WHAT YOU NEED TO DO: Render the lines from the one containing "order: Apodiformes" up to and including the one containing "common name: Brittlebush" as a JSON list of strings, one string per line, with blank lines omitted.

SUPPLIED ENTRIES:
BEGIN
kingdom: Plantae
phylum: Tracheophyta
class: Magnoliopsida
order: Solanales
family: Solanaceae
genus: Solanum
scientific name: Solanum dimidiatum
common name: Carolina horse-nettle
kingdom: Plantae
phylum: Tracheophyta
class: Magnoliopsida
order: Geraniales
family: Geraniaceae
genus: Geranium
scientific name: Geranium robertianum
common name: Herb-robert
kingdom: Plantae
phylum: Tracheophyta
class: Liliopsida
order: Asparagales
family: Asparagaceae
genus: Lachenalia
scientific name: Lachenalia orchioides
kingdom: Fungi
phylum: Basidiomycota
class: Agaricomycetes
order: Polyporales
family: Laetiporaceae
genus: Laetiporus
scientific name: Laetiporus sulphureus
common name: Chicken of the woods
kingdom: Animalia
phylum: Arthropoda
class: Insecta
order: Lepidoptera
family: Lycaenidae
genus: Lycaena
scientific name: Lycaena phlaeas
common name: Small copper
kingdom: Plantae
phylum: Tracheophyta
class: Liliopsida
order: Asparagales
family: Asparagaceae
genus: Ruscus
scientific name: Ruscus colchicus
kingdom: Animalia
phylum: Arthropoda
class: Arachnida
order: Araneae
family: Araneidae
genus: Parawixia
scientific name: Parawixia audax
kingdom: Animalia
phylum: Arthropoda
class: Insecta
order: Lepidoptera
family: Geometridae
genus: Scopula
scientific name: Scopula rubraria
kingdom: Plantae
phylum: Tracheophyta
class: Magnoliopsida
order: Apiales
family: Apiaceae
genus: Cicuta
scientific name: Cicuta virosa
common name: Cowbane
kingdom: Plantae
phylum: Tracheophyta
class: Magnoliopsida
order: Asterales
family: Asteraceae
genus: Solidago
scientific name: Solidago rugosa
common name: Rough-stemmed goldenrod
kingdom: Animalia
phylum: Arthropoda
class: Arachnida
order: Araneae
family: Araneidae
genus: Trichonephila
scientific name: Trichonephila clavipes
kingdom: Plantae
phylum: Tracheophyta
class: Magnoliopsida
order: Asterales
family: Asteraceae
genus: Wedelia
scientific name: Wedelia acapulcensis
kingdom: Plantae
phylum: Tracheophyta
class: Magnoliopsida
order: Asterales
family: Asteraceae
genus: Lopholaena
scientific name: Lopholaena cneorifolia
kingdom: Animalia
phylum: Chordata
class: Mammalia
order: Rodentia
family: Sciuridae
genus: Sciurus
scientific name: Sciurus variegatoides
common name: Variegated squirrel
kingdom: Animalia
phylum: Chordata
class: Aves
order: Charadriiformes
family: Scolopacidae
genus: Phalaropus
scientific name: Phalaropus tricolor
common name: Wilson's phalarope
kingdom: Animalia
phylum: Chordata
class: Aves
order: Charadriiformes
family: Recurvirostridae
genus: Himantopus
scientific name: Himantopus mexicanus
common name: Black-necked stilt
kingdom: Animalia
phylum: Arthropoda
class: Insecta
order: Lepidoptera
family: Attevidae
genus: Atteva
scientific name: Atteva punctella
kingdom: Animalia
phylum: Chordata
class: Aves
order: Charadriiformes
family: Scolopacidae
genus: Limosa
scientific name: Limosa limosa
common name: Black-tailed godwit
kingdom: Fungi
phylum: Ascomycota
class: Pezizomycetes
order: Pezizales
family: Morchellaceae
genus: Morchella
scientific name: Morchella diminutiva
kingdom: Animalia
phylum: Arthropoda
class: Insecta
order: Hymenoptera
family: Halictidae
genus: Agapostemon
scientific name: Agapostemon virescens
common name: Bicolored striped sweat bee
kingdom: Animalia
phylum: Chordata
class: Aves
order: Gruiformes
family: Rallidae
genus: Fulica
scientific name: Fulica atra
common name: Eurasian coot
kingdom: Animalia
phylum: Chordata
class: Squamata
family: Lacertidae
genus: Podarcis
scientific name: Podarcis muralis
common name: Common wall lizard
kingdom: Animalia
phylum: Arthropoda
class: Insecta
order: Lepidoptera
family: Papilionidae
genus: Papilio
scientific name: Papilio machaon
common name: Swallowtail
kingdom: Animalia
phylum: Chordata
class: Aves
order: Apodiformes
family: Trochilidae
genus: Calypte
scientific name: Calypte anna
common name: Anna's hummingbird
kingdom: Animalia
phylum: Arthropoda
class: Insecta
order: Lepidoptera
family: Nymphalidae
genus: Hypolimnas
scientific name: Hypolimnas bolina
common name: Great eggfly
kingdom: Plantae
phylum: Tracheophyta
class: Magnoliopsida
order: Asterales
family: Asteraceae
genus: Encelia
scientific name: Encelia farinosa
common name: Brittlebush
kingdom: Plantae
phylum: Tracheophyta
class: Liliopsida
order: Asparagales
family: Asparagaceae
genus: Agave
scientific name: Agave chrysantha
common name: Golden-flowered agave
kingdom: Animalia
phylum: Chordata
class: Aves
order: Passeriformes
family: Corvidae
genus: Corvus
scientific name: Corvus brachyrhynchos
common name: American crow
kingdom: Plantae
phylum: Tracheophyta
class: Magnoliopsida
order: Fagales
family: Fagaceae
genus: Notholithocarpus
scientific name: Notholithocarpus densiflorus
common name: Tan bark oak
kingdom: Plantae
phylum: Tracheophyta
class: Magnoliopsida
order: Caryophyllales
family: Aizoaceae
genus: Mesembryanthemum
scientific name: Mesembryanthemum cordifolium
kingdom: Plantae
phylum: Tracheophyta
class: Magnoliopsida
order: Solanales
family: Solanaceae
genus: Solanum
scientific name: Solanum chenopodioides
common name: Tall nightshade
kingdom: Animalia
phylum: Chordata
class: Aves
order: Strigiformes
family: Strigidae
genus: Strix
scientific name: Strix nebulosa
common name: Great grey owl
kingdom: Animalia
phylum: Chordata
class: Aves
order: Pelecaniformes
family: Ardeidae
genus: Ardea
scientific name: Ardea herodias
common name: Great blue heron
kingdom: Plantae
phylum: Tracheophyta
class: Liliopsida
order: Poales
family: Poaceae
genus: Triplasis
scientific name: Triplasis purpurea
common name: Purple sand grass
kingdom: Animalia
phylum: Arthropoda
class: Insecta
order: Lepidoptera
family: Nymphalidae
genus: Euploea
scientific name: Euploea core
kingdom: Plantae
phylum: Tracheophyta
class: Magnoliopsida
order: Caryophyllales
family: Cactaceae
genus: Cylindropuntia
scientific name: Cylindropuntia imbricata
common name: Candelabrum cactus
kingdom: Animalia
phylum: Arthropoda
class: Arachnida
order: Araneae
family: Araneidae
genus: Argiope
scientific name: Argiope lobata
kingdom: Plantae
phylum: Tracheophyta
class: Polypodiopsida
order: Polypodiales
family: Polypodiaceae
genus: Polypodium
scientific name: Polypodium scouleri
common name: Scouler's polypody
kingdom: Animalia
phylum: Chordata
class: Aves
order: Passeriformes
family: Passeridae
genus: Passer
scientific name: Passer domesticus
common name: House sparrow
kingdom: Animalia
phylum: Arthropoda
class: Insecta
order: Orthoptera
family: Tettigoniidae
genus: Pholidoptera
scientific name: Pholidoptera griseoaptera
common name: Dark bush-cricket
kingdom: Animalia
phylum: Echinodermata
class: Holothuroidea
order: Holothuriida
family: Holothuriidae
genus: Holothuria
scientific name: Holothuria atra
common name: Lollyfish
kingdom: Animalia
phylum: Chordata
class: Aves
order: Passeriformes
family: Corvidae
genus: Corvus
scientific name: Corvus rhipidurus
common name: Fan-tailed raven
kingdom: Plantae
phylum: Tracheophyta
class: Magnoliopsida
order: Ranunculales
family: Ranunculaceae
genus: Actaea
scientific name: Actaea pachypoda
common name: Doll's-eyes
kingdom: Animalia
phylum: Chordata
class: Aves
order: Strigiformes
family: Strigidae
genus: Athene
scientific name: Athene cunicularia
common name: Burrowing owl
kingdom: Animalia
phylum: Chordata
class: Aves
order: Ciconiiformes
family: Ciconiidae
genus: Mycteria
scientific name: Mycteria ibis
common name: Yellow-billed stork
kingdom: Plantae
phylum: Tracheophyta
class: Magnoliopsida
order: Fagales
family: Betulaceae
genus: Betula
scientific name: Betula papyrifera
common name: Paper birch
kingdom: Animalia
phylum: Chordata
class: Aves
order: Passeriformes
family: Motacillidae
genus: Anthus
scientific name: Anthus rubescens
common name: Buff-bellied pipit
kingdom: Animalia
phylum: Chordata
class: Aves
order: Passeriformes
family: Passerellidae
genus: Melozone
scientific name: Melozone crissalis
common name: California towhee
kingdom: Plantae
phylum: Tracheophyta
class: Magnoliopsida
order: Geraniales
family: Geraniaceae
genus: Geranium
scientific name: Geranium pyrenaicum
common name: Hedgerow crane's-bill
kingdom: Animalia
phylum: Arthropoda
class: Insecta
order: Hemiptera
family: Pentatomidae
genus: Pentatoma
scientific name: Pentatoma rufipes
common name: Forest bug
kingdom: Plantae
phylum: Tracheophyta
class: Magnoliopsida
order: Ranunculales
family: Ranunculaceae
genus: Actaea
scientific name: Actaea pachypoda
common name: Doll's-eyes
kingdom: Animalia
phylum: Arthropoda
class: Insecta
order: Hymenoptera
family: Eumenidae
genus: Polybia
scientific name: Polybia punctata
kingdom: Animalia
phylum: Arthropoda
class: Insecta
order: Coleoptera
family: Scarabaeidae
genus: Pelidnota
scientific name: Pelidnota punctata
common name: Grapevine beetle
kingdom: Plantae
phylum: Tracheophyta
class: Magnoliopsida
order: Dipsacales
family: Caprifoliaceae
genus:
END
THE OUTPUT:
[
  "order: Apodiformes",
  "family: Trochilidae",
  "genus: Calypte",
  "scientific name: Calypte anna",
  "common name: Anna's hummingbird",
  "kingdom: Animalia",
  "phylum: Arthropoda",
  "class: Insecta",
  "order: Lepidoptera",
  "family: Nymphalidae",
  "genus: Hypolimnas",
  "scientific name: Hypolimnas bolina",
  "common name: Great eggfly",
  "kingdom: Plantae",
  "phylum: Tracheophyta",
  "class: Magnoliopsida",
  "order: Asterales",
  "family: Asteraceae",
  "genus: Encelia",
  "scientific name: Encelia farinosa",
  "common name: Brittlebush"
]